(Task to carry out) In full and without error, repeat the entries below.

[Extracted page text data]

== Segment start ==

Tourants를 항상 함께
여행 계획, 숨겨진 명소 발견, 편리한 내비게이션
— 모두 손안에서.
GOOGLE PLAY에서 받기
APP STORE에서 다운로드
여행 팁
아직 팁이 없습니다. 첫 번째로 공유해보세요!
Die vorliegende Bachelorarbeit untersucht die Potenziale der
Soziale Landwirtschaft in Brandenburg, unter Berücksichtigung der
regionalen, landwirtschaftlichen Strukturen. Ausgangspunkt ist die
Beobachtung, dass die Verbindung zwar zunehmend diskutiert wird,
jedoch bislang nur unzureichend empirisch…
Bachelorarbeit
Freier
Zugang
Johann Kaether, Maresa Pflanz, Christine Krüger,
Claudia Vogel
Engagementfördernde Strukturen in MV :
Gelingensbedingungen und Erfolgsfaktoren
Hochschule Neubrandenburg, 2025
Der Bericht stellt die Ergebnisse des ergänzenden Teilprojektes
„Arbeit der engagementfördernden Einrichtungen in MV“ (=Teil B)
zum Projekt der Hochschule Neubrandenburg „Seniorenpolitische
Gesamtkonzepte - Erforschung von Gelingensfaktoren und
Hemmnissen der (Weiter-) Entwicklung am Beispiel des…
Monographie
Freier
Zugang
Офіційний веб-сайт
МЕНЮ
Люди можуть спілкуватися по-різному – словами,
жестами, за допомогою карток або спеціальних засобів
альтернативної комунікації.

== Segment end ==

(Result)
Tourants를 항상 함께
여행 계획, 숨겨진 명소 발견, 편리한 내비게이션
— 모두 손안에서.
GOOGLE PLAY에서 받기
APP STORE에서 다운로드
여행 팁
아직 팁이 없습니다. 첫 번째로 공유해보세요!
Die vorliegende Bachelorarbeit untersucht die Potenziale der
Soziale Landwirtschaft in Brandenburg, unter Berücksichtigung der
regionalen, landwirtschaftlichen Strukturen. Ausgangspunkt ist die
Beobachtung, dass die Verbindung zwar zunehmend diskutiert wird,
jedoch bislang nur unzureichend empirisch…
Bachelorarbeit
Freier
Zugang
Johann Kaether, Maresa Pflanz, Christine Krüger,
Claudia Vogel
Engagementfördernde Strukturen in MV :
Gelingensbedingungen und Erfolgsfaktoren
Hochschule Neubrandenburg, 2025
Der Bericht stellt die Ergebnisse des ergänzenden Teilprojektes
„Arbeit der engagementfördernden Einrichtungen in MV“ (=Teil B)
zum Projekt der Hochschule Neubrandenburg „Seniorenpolitische
Gesamtkonzepte - Erforschung von Gelingensfaktoren und
Hemmnissen der (Weiter-) Entwicklung am Beispiel des…
Monographie
Freier
Zugang
Офіційний веб-сайт
МЕНЮ
Люди можуть спілкуватися по-різному – словами,
жестами, за допомогою карток або спеціальних засобів
альтернативної комунікації.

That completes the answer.